_Excerto_
──────────────────────────────
Arquidiocese de Braga -

25 dezembro 2007

Quem tem medo da Doutrina Social da Igreja

Fotografia

D. Jorge Ortiga

Natal 2007

\nO ano de 2007 foi marcado pela celebração dos 40 anos da Populorum Progressio (26 de Março de 1967) e pelos 20 da Sollicitudo Rei Socialis (30 de Dezembro de 1987). Dois “momentos” que integram o Corpo da Doutrina Social da Igreja a que talvez não estejamos a prestar a devida atenção. O nascimento de Cristo foi anúncio dum Salvador que foi dado à humanidade. Neste Natal, gostaria de recordar que o conhecimento e a realização da Doutrina Social da Igreja devem tornar-se proclamação solene de que podemos construir um futuro de esperança se apostarmos nos itinerários dum verdadeiro humanismo que a mesma doutrina propõe. Urge não só não ter medo dela, mas reconhecer que não temos outras alternativas. Não negamos a existência doutras propostas. Acolhemos e anunciamos a hipótese duma sociedade diferente se não nos calarmos escondendo um tesouro desconhecido, em primeiro lugar pelas comunidades eclesiais e pelo pensamento hodierno.
Não me é possível deter-me numa síntese da mesma Doutrina. Atrevo-me a sublinhar dois aspectos fundamentais.
1. Com o Natal, Cristo quis entrar na história dos homens. Hoje, a Igreja deve caminhar com toda a humanidade consciente da sua vocação de ser fermento. O Concílio Vat. II sublinhou, insistentemente, o amor, o respeito e a solidariedade que a Igreja deve ter pela família humana, procurando consciencializar-se dos complexos problemas e introduzir “neles a luz do Evangelho” (G.S. 3), como autêntica Boa Nova que denuncia os “erros mas nunca condena as pessoas”. Este colocar a luz do Evangelho nos reais problemas da vida moderna significa um esforço “em salvar a pessoa do homem” e “restaurar a sociedade humana” (G.S. 3). Isto supõe e exige que a Igreja coloque ao serviço do género humano as “energias salutares”, recebidas de Cristo.
──────────────────────────────
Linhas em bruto
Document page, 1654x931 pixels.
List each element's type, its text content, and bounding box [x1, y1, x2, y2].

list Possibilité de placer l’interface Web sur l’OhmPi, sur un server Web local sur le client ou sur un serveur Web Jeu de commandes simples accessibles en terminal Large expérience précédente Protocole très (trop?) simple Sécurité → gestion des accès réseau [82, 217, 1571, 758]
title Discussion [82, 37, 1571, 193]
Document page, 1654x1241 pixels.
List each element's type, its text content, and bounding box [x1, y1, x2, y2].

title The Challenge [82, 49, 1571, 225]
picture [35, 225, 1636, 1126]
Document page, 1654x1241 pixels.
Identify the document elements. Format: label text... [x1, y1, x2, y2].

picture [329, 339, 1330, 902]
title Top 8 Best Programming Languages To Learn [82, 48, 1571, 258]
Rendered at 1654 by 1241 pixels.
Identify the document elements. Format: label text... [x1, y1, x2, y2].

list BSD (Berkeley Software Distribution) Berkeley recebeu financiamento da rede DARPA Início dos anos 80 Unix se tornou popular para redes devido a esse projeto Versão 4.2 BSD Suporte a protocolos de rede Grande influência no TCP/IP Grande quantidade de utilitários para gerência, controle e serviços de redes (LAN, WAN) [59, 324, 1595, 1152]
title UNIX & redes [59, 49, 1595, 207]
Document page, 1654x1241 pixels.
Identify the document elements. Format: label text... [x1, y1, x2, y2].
──────────────────────────────
_Tarefa_
Reproduza na íntegra o excerto sobre a Doutrina Social da Igreja, sem lhe alterar nada. As linhas constituem material à parte, sem ligação ao excerto.

_Resposta_
Arquidiocese de Braga -

25 dezembro 2007

Quem tem medo da Doutrina Social da Igreja

Fotografia

D. Jorge Ortiga

Natal 2007

\nO ano de 2007 foi marcado pela celebração dos 40 anos da Populorum Progressio (26 de Março de 1967) e pelos 20 da Sollicitudo Rei Socialis (30 de Dezembro de 1987). Dois “momentos” que integram o Corpo da Doutrina Social da Igreja a que talvez não estejamos a prestar a devida atenção. O nascimento de Cristo foi anúncio dum Salvador que foi dado à humanidade. Neste Natal, gostaria de recordar que o conhecimento e a realização da Doutrina Social da Igreja devem tornar-se proclamação solene de que podemos construir um futuro de esperança se apostarmos nos itinerários dum verdadeiro humanismo que a mesma doutrina propõe. Urge não só não ter medo dela, mas reconhecer que não temos outras alternativas. Não negamos a existência doutras propostas. Acolhemos e anunciamos a hipótese duma sociedade diferente se não nos calarmos escondendo um tesouro desconhecido, em primeiro lugar pelas comunidades eclesiais e pelo pensamento hodierno.
Não me é possível deter-me numa síntese da mesma Doutrina. Atrevo-me a sublinhar dois aspectos fundamentais.
1. Com o Natal, Cristo quis entrar na história dos homens. Hoje, a Igreja deve caminhar com toda a humanidade consciente da sua vocação de ser fermento. O Concílio Vat. II sublinhou, insistentemente, o amor, o respeito e a solidariedade que a Igreja deve ter pela família humana, procurando consciencializar-se dos complexos problemas e introduzir “neles a luz do Evangelho” (G.S. 3), como autêntica Boa Nova que denuncia os “erros mas nunca condena as pessoas”. Este colocar a luz do Evangelho nos reais problemas da vida moderna significa um esforço “em salvar a pessoa do homem” e “restaurar a sociedade humana” (G.S. 3). Isto supõe e exige que a Igreja coloque ao serviço do género humano as “energias salutares”, recebidas de Cristo.